Taylor Swift and I’ve one thing in frequent. No, it’s not $1.1 billion in the financial institution, sadly. But, like Taylor, I’ve lately misplaced my London Boy.
‘You’re so fortunate,’ a good friend tells me one wet morning. Confused, I ask why. ‘You get to go through a break-up just as Taylor Swift drops a new album,’ she says. Lucky? Unlike the pop megastar, who’s earned tens of millions making music out of her love life, I don’t have a private jet by which to sob. Or a lately single A-lister bestie like Sophie Turner to color the city crimson with. But, as I drown my sorrows listening to The Tortured Poets Department – one heart-wrenching ballad after one other – I begin to surprise: may I flip a disaster into a possibility?
I can actually retrace the singer’s footsteps in London, sporting a freshly trimmed Taylor-esque fringe. My rationale? I’m searching for the tortured poet inside me, in order that I too can flip my tears into art – and perhaps even find yourself with a Swift-sized cheque afterwards. That’ll educate London Boy.

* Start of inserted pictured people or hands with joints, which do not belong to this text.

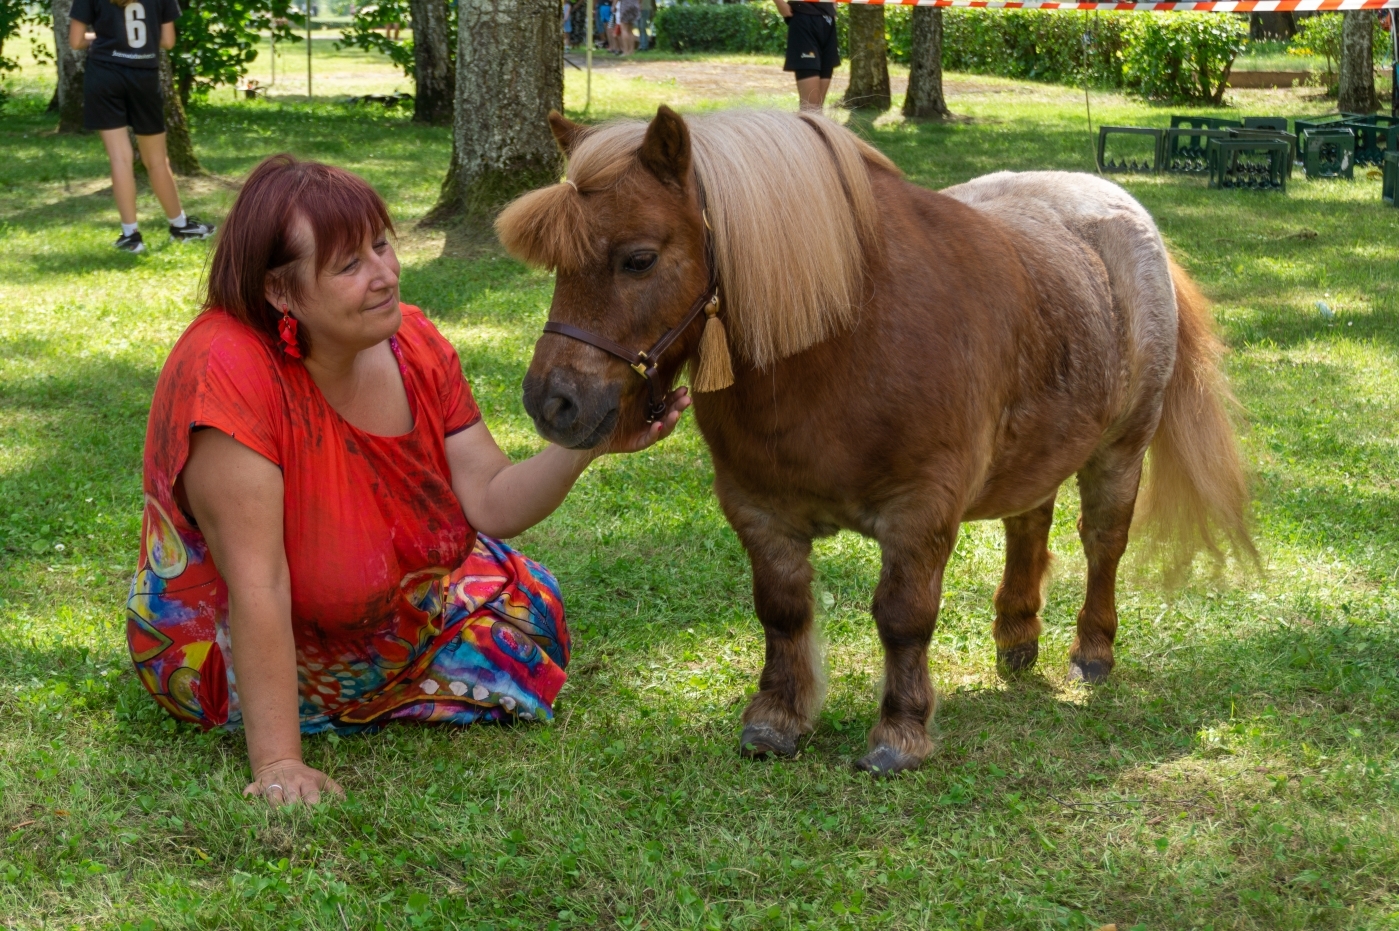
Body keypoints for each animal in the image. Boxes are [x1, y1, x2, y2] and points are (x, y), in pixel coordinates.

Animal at [498, 105, 1253, 772]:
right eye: (558, 264)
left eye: (638, 259)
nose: (552, 402)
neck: (842, 339)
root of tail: (1121, 208)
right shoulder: (758, 510)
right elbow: (781, 611)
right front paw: (777, 717)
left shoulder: (920, 512)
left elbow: (902, 617)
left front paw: (901, 732)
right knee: (1028, 523)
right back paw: (1016, 632)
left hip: (1120, 449)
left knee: (1102, 542)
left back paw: (1092, 650)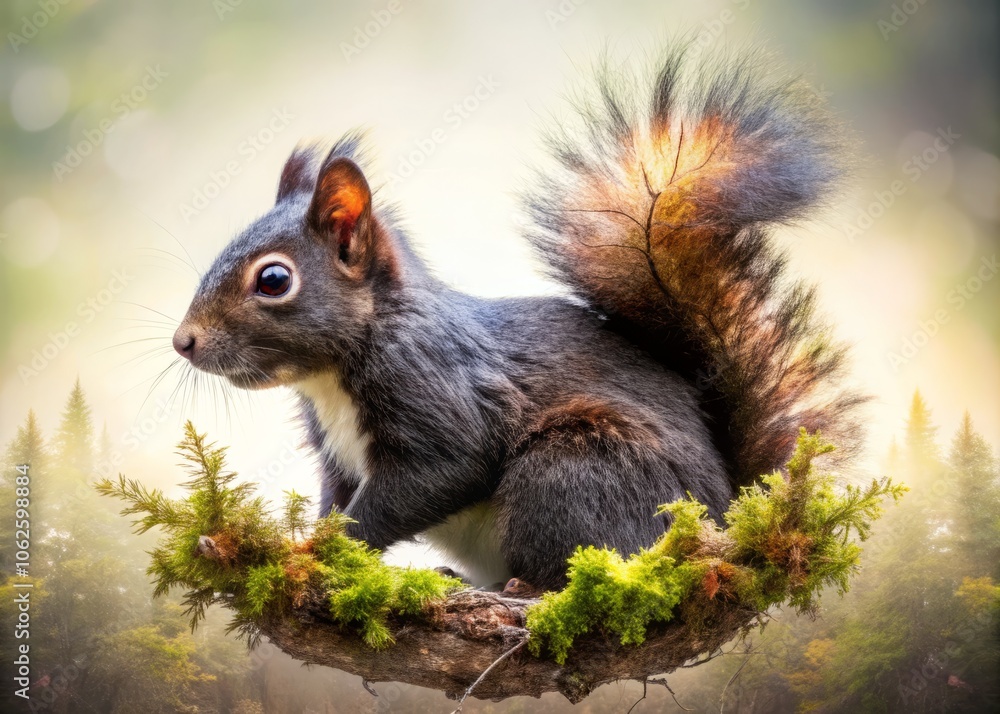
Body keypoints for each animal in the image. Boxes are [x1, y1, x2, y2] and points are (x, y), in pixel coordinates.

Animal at [172, 45, 862, 590]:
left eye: (274, 280)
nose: (183, 342)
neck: (335, 370)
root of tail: (724, 517)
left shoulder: (434, 391)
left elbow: (434, 476)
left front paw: (322, 551)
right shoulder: (336, 455)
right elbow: (335, 499)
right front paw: (311, 542)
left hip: (572, 470)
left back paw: (522, 591)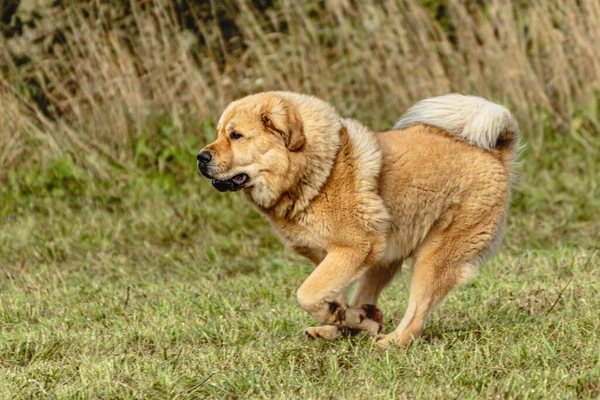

I start at The Black Dog pub in Vauxhall: the scene of the crime in the now-infamous track by which Taylor croons: ‘And your location/You forgot to turn it off/And so I watch as you walk/Into some bar called The Black Dog.’ As I sip a Guinness, I ponder which desk Joe Alwyn may need been sitting at when Taylor tracked him down on Find My iPhone. At my desk for one, I begin considering my ex – then, instantly, I’ve an epiphany: I can make my London Boy jealous. There is a good-looking man working behind the bar. He compliments my fringe. Did he simply wink at me?
But my mission is l’artwork, so I must get writing. In my Gen Z ‘tortured poet’ get-up – a quick, preppy black skirt, Ralph Lauren shirt and cashmere jumper – I head to the National Portrait Gallery. What higher means for a heartbroken author to spend her morning than searching for inspiration from the Romantic poets? Stern work of Byron, Wordsworth and Coleridge glare down at me (my skirt is relatively risqué by Victorian requirements) and Swift’s album Folklore echoes in my thoughts: ‘Take me to the lakes where all the poets went to die,’ she sings on one monitor. Drama like that is well-canonised. Perhaps I ought to fling myself into the Thames?